Iain Gray wants to contribute. I have a question for him: how much will he cut the health budget by?
If Nicola Sturgeon asks her colleague, she will find that he, too, has not said that he will ring fence the health budget. My question for Nicola Sturgeon is this: when she says that she will use her experience in the budget bill, does she mean the experience of cutting 1,500 nurses from our hospitals this year?
What we have today is Labour exposed: Labour will cut our health budget. I think that the people of Scotland deserve to hear that.
I want to finish on independence. The Government wants Scotland to be independent, not just because independence is desirable—although it is—but because it is essential. Tavish Scott was right to talk about jobs and Margo MacDonald was right to talk about social deprivation, but the reality is that to enable our economy to recover and to deal with the deep-seated social problems that we face, we need the powers of independence. Real power for this Parliament—control of both sides of the balance sheet, as the First Minister said—is the only alternative to a decade of Westminster cuts. [Interruption.]
Order.
That is why we will take the case to the people. Why to the people?
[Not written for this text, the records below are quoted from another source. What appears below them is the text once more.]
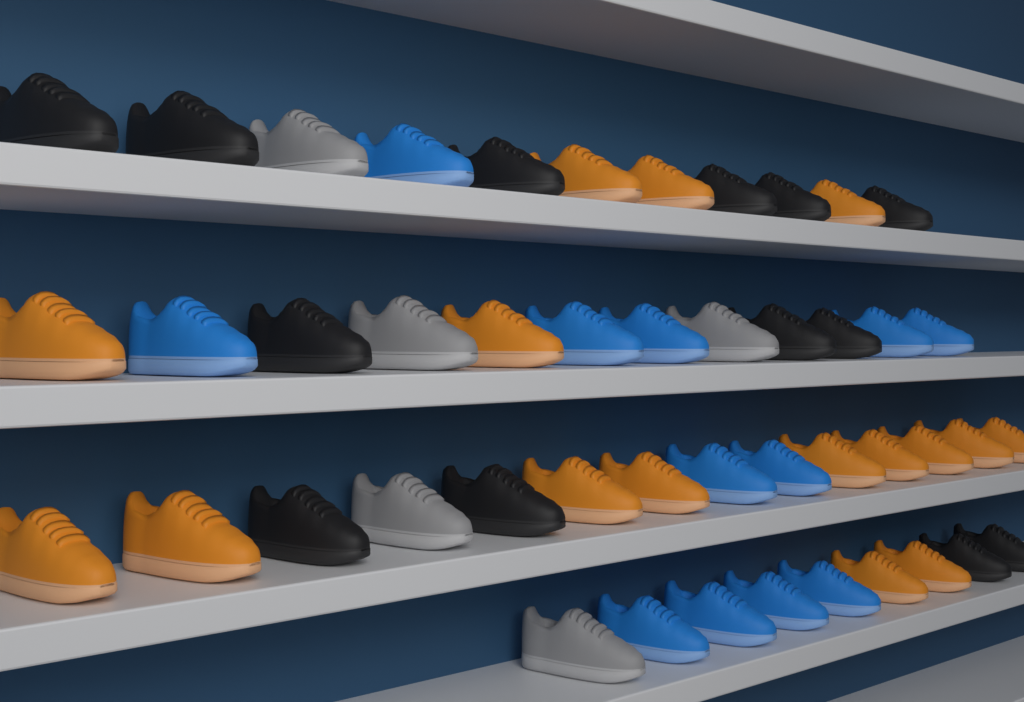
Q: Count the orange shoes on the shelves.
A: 16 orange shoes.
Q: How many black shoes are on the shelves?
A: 13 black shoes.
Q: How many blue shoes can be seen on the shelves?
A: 12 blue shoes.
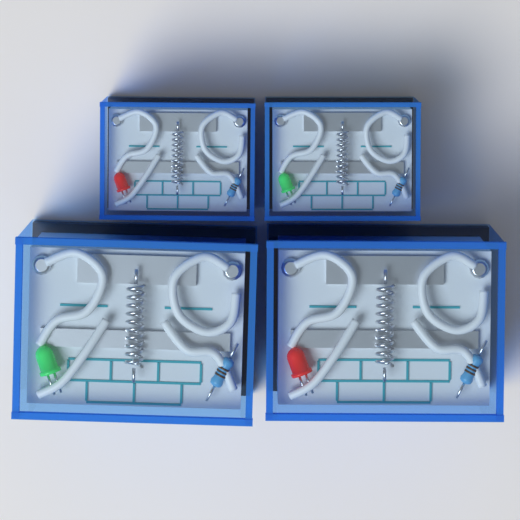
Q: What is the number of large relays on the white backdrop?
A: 2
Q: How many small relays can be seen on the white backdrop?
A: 2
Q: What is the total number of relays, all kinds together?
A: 4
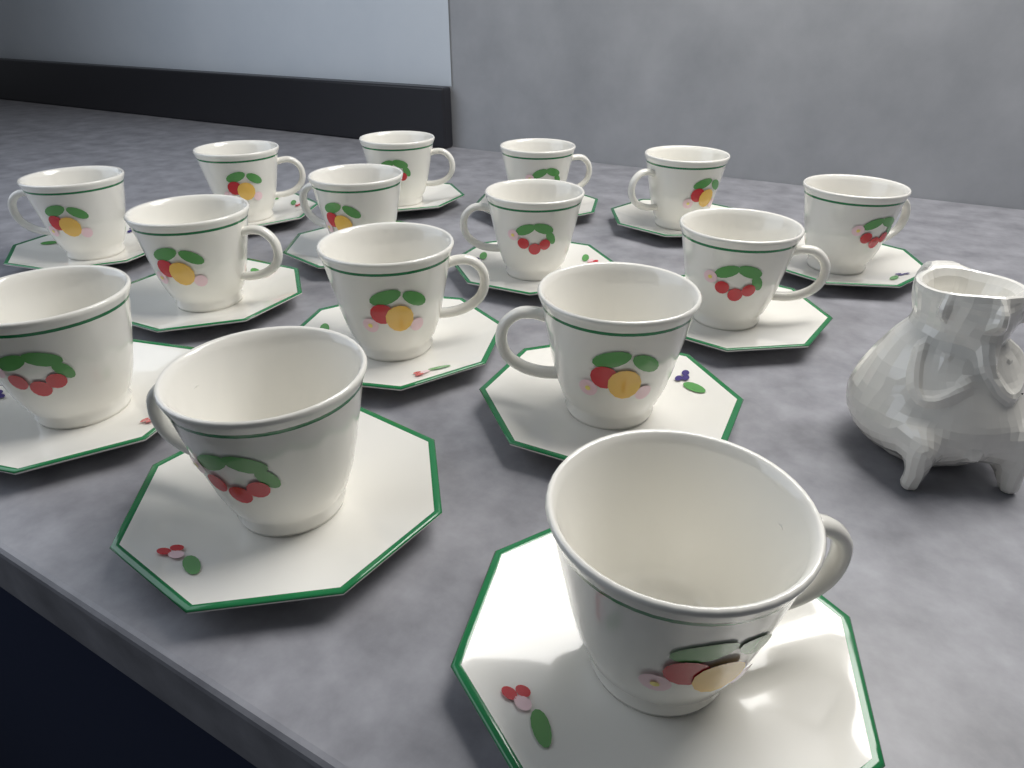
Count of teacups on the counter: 15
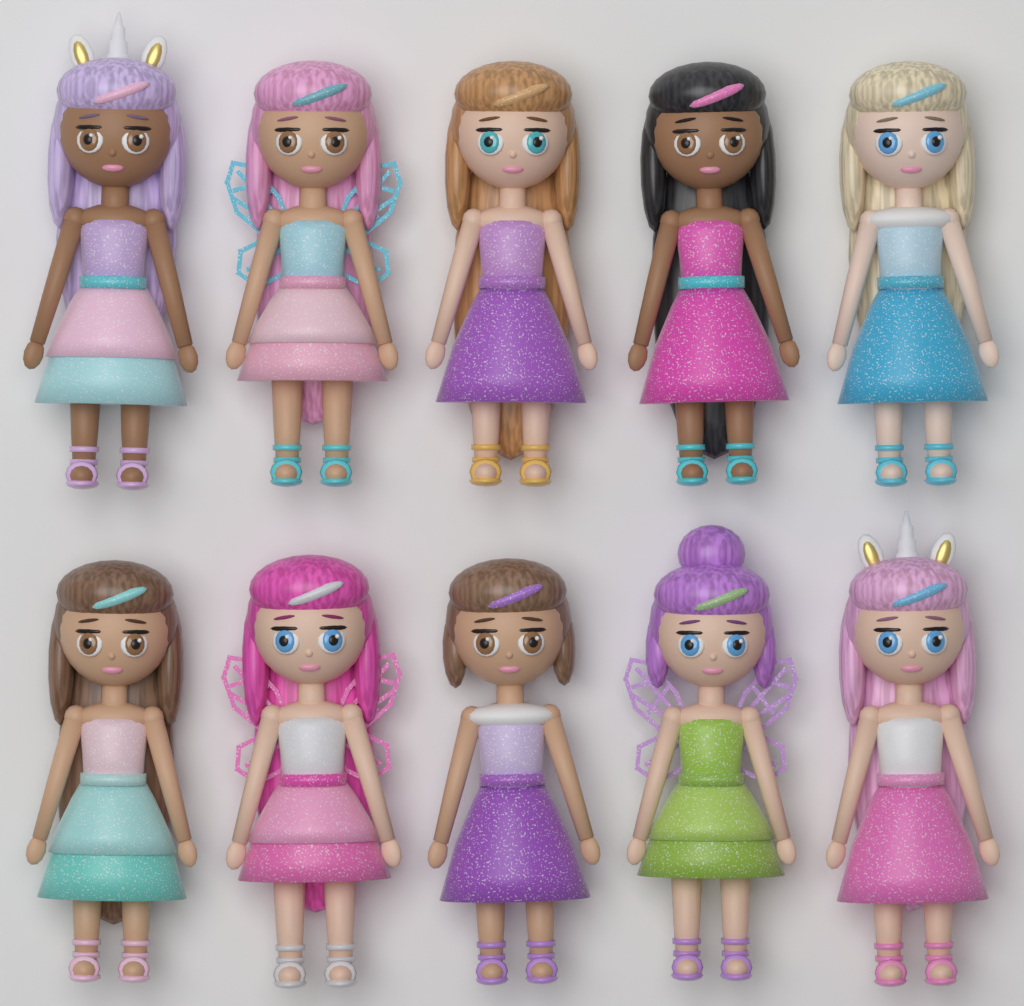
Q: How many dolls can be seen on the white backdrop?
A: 10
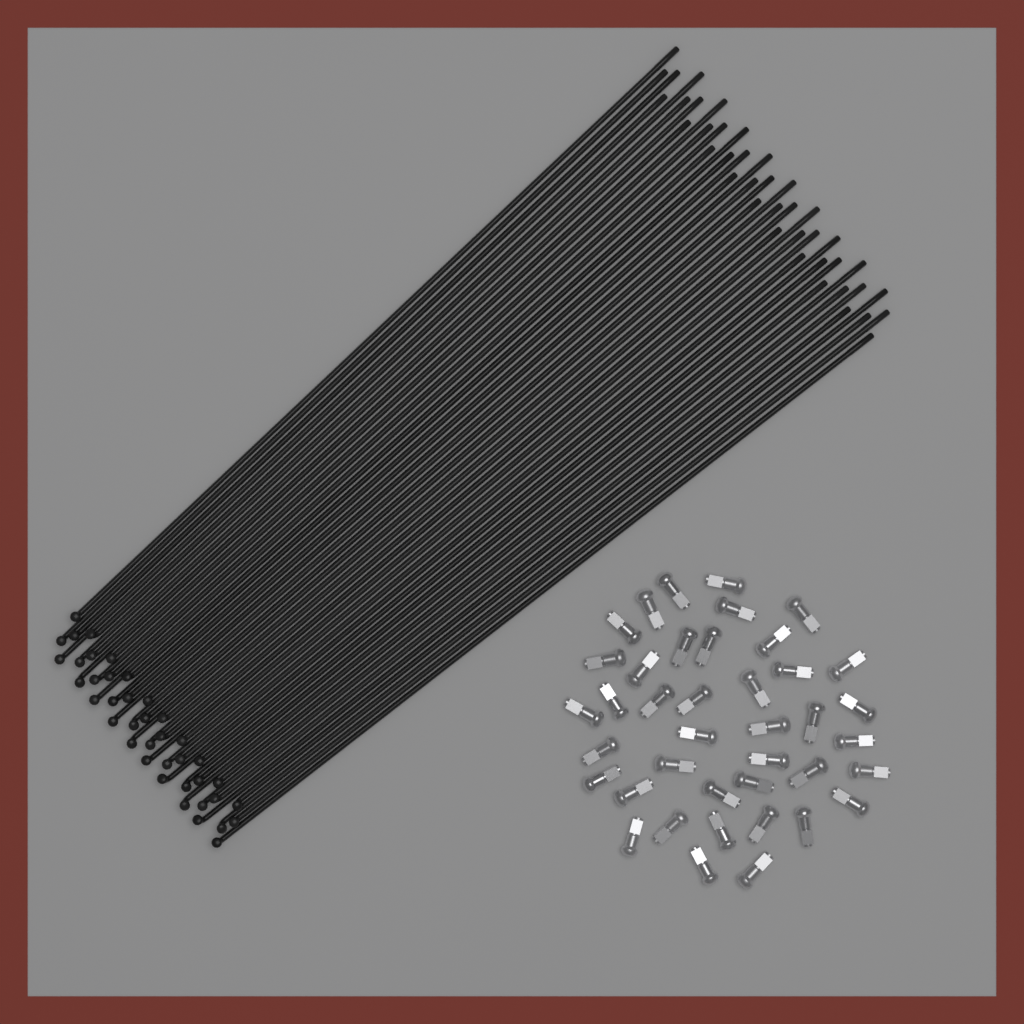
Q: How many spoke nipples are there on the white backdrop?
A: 40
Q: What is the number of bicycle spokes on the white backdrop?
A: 40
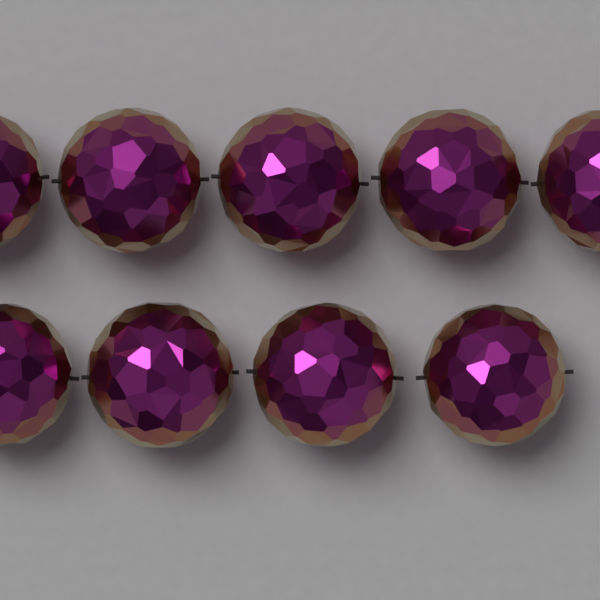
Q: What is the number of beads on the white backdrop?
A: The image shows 9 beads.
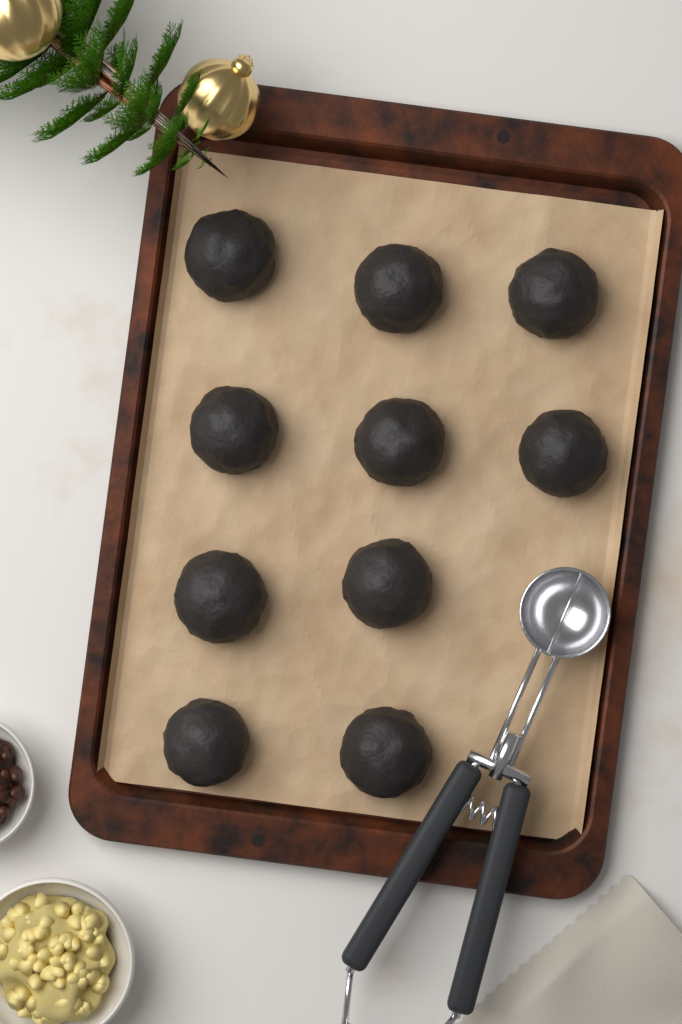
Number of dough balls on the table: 10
In the Parliament, we have a coalition of Labour, Tory and Lib Dem MSPs who are determined to block the right of the Scottish people to choose their own future. The election is about the defeatism of the Opposition versus the ambition of the Government; it is about the negativity of the Opposition versus the vision of the Government; and it is about the question of what kind of Parliament we want. Do we want a Parliament that is the wielder of the Westminster axe or one that is equipped for the challenges of the future? We choose independence, and we will ask the Scottish people to do likewise.
On a point of order, Presiding Officer. [Interruption.]
I am sorry. I cannot hear the point of order. Will members be quiet?
I am grateful, Presiding Officer.
The Cabinet Secretary for Health and Wellbeing stated categorically in her speech, when she was listing capital projects, that they were all being funded through public finance.
No, I didn’t. [Interruption.]
On 19—[Interruption.]
Will members allow Jeremy Purvis to finish, please?
On 19 August this year, the health department circular to health boards included the capital strategy group report, paragraph 33 of which states:
“The lack of available capital does mean that use of private finance must be an option for Boards to test.”
I was wondering whether it was still the courtesy for ministers to correct themselves when they have given the wrong impression to Parliament.
Presiding Officer—
Can I answer that point of order first, Ms Sturgeon? It was not a point of order—it was a debating point.
Do you now have a point of order, Ms Sturgeon?
On a point of order, Presiding Officer. Just to respond to that—[Interruption.] This is a point of order. The accuracy of what I said in the chamber has been called into question, so I think that I should have the right to correct that.
In fairness to Jeremy Purvis, the noise in the chamber was rather loud at the time, but I can let him know that I said in my speech that the new Southern general in Glasgow is being funded by public capital and not by PFI. That is something that the entire chamber should welcome.
That, of course, was not a point of order.
That concludes the debate on the Scottish Government’s programme.